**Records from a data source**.
%%
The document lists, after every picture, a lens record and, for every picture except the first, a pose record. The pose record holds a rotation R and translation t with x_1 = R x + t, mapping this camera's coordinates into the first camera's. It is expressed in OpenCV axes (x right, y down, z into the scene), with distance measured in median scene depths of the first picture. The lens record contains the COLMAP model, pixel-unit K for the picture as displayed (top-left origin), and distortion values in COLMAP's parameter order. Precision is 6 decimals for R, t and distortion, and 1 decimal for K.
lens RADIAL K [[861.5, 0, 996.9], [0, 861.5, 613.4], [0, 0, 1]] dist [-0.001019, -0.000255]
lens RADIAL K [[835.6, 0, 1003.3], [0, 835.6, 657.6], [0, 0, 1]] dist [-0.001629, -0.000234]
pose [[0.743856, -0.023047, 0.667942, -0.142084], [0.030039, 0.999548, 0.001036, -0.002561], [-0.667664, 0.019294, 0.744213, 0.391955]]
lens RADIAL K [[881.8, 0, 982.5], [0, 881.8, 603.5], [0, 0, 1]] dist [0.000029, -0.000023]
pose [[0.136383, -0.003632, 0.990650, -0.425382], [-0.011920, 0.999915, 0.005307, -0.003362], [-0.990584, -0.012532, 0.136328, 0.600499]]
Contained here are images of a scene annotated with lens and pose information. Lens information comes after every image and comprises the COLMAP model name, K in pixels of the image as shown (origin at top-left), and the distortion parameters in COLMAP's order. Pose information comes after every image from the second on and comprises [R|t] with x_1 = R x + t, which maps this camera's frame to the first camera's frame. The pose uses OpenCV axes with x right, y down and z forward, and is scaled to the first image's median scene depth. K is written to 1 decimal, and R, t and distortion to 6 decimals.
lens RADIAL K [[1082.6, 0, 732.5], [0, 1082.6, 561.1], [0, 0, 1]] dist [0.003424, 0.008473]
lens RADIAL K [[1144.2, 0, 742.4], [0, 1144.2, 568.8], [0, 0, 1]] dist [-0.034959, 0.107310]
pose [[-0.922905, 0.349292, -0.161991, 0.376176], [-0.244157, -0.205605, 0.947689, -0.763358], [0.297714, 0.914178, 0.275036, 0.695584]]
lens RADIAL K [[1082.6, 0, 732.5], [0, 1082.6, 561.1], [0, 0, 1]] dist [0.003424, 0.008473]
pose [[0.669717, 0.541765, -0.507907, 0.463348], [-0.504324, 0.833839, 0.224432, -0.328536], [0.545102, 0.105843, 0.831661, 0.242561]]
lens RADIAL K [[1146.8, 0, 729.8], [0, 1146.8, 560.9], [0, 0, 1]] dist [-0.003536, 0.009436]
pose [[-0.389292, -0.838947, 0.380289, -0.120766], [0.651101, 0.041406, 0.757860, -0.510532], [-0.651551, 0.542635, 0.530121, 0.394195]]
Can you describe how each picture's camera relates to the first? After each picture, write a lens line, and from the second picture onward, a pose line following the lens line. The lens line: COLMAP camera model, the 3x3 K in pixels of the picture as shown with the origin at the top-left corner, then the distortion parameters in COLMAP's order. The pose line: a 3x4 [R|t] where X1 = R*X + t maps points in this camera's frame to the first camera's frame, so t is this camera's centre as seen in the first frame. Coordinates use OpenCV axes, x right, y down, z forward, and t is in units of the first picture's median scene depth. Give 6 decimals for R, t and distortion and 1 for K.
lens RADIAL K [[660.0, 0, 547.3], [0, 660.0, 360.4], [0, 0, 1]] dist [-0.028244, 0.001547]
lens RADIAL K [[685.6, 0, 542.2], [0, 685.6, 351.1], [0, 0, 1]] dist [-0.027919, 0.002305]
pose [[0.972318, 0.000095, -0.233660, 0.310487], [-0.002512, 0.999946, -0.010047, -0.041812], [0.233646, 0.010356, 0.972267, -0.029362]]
%%
**Work order**. Give back the data above exactly as it appears.

**Solution to the problem**.
The document lists, after every picture, a lens record and, for every picture except the first, a pose record. The pose record holds a rotation R and translation t with x_1 = R x + t, mapping this camera's coordinates into the first camera's. It is expressed in OpenCV axes (x right, y down, z into the scene), with distance measured in median scene depths of the first picture. The lens record contains the COLMAP model, pixel-unit K for the picture as displayed (top-left origin), and distortion values in COLMAP's parameter order. Precision is 6 decimals for R, t and distortion, and 1 decimal for K.
lens RADIAL K [[861.5, 0, 996.9], [0, 861.5, 613.4], [0, 0, 1]] dist [-0.001019, -0.000255]
lens RADIAL K [[835.6, 0, 1003.3], [0, 835.6, 657.6], [0, 0, 1]] dist [-0.001629, -0.000234]
pose [[0.743856, -0.023047, 0.667942, -0.142084], [0.030039, 0.999548, 0.001036, -0.002561], [-0.667664, 0.019294, 0.744213, 0.391955]]
lens RADIAL K [[881.8, 0, 982.5], [0, 881.8, 603.5], [0, 0, 1]] dist [0.000029, -0.000023]
pose [[0.136383, -0.003632, 0.990650, -0.425382], [-0.011920, 0.999915, 0.005307, -0.003362], [-0.990584, -0.012532, 0.136328, 0.600499]]
Contained here are images of a scene annotated with lens and pose information. Lens information comes after every image and comprises the COLMAP model name, K in pixels of the image as shown (origin at top-left), and the distortion parameters in COLMAP's order. Pose information comes after every image from the second on and comprises [R|t] with x_1 = R x + t, which maps this camera's frame to the first camera's frame. The pose uses OpenCV axes with x right, y down and z forward, and is scaled to the first image's median scene depth. K is written to 1 decimal, and R, t and distortion to 6 decimals.
lens RADIAL K [[1082.6, 0, 732.5], [0, 1082.6, 561.1], [0, 0, 1]] dist [0.003424, 0.008473]
lens RADIAL K [[1144.2, 0, 742.4], [0, 1144.2, 568.8], [0, 0, 1]] dist [-0.034959, 0.107310]
pose [[-0.922905, 0.349292, -0.161991, 0.376176], [-0.244157, -0.205605, 0.947689, -0.763358], [0.297714, 0.914178, 0.275036, 0.695584]]
lens RADIAL K [[1082.6, 0, 732.5], [0, 1082.6, 561.1], [0, 0, 1]] dist [0.003424, 0.008473]
pose [[0.669717, 0.541765, -0.507907, 0.463348], [-0.504324, 0.833839, 0.224432, -0.328536], [0.545102, 0.105843, 0.831661, 0.242561]]
lens RADIAL K [[1146.8, 0, 729.8], [0, 1146.8, 560.9], [0, 0, 1]] dist [-0.003536, 0.009436]
pose [[-0.389292, -0.838947, 0.380289, -0.120766], [0.651101, 0.041406, 0.757860, -0.510532], [-0.651551, 0.542635, 0.530121, 0.394195]]
Can you describe how each picture's camera relates to the first? After each picture, write a lens line, and from the second picture onward, a pose line following the lens line. The lens line: COLMAP camera model, the 3x3 K in pixels of the picture as shown with the origin at the top-left corner, then the distortion parameters in COLMAP's order. The pose line: a 3x4 [R|t] where X1 = R*X + t maps points in this camera's frame to the first camera's frame, so t is this camera's centre as seen in the first frame. Coordinates use OpenCV axes, x right, y down, z forward, and t is in units of the first picture's median scene depth. Give 6 decimals for R, t and distortion and 1 for K.
lens RADIAL K [[660.0, 0, 547.3], [0, 660.0, 360.4], [0, 0, 1]] dist [-0.028244, 0.001547]
lens RADIAL K [[685.6, 0, 542.2], [0, 685.6, 351.1], [0, 0, 1]] dist [-0.027919, 0.002305]
pose [[0.972318, 0.000095, -0.233660, 0.310487], [-0.002512, 0.999946, -0.010047, -0.041812], [0.233646, 0.010356, 0.972267, -0.029362]]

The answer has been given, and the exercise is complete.